Avrupa Komisyonu raporu, karma ve tek cinsiyetli eğitim veren okullarla ilgili yapılmış birçok çalışmayı da yansıtıyor. Buna göre, tek cinsiyetli eğitim kızlar için daha iyi sonuç veriyor:
“Tek cinsiyet sınıfları, örneğin, kızların soruları cevaplama ve derse katılmalarında daha fazla özgür hissetmelerini, erkeklerin ise öğrenci olarak kendi ‘imajlarıyla ilgili endişelenmeden daha fazla çalışmalarını sağlamaktadır. Bu tür sınıfların motivasyon, davranış ve başarıyı artırdığı iddia edilmektedir.”
Cinsiyet farkını gözeten eğitim stratejisi
Rapora göre, karma cinsiyetten oluşan sınıflarda öğretmenler erkek öğrencilerin öğrenim süreci ve devamlılığı ile daha çok ilgileniyor. Öğretmenler öğrencilerine eşit davrandıklarını düşünseler de erkek öğrencileri daha fazla eleştirip onlara daha fazla ilgi gösteriyorlar. Ancak rapor yine de, “Fakat tek cinsiyet ortamlarında öğrenci başarısına ilişkin çalışma sonuçları net değildir,” sonucunu da vurguluyor.

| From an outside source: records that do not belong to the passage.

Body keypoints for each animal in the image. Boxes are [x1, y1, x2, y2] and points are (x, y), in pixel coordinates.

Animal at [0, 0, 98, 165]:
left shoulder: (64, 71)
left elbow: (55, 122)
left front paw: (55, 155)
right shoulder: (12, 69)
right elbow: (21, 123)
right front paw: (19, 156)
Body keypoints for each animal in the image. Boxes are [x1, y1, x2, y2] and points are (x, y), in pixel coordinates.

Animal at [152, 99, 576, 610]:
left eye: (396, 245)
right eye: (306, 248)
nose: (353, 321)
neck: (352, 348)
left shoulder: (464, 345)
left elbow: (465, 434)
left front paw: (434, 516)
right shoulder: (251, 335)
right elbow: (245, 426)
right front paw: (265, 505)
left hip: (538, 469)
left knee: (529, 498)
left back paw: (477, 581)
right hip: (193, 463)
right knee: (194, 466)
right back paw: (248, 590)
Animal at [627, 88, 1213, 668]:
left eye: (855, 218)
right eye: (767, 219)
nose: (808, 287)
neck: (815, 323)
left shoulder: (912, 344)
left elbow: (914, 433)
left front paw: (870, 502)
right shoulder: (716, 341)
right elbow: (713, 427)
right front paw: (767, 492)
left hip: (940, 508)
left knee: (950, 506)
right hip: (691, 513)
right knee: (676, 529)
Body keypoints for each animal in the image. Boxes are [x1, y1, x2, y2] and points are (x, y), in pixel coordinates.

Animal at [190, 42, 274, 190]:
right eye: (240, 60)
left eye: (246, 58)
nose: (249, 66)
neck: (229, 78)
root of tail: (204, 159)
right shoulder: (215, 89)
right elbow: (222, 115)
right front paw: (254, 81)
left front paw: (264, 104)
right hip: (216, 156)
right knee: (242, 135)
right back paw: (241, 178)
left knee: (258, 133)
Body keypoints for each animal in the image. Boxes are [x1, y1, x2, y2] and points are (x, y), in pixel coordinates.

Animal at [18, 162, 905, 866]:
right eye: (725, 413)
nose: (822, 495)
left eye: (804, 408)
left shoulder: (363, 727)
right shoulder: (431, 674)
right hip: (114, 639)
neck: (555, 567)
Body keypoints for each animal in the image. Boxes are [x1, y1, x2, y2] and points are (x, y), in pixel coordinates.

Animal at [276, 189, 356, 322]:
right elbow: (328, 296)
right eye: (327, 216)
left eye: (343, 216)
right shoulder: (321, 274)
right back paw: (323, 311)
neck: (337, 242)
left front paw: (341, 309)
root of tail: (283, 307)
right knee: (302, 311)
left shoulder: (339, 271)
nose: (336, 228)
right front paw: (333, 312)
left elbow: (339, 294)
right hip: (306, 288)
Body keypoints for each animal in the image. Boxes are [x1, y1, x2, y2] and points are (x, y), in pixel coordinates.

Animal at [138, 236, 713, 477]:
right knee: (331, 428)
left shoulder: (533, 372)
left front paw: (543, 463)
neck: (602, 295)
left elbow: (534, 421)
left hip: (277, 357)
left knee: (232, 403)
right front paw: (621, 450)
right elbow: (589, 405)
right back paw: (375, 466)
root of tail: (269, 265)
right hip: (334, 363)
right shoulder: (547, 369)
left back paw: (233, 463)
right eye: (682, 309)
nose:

Aynı rapor, bugün 400’den fazla tek cinsiyetli eğitim veren okulun olduğu İngiltere’de konunun 2006 yılında hararetle tartışıldığını anımsatıyor.
Rapora göre, İngiltere Eğitim Bakanlığı tek cinsiyet okullarının kurulmasının okulda öğrenciler arasındaki şiddeti durdurmak için seçeneklerden biri olarak ortaya çıktığını gizlemiyor.
Raporun altını çizdiği başka bir nokta da, bu konuda ülkelerin tutumu farklılık gösterse de cinsiyet farklılıklarının göz ardı edilmediğine ve Avrupa’da bugün “öğretmenlerin her iki cinsiyete uygun biçimde sınıf stratejileri uygulayabildikleri karma okullarda öğrenim yapıldığına” dikkat çekiyor.
Kısır tartışma
İngiltere’de “tek cinsiyetli okul mu, karma eğitim mi” tartışmasında tek cinsiyetli okullardan yana ağırlık koyan kişi, İşçi Partisi’den David Milliband. Ancak onun Milli Eğitim Bakanlığı yaptığı dönemde 2004’de söylediği şu sözleri durumu özetler nitelikte:
“Bizim tek cinsiyetli eğitim veren okullarımızın parlak bir geleceği olacağına inanıyorum. Ama aynı zamanda tek cinsiyetli eğitimin mi, yoksa karma eğitiminin daha iyi olduğu tartışmalarının da son derece kısır olduğuna da inanıyorum.”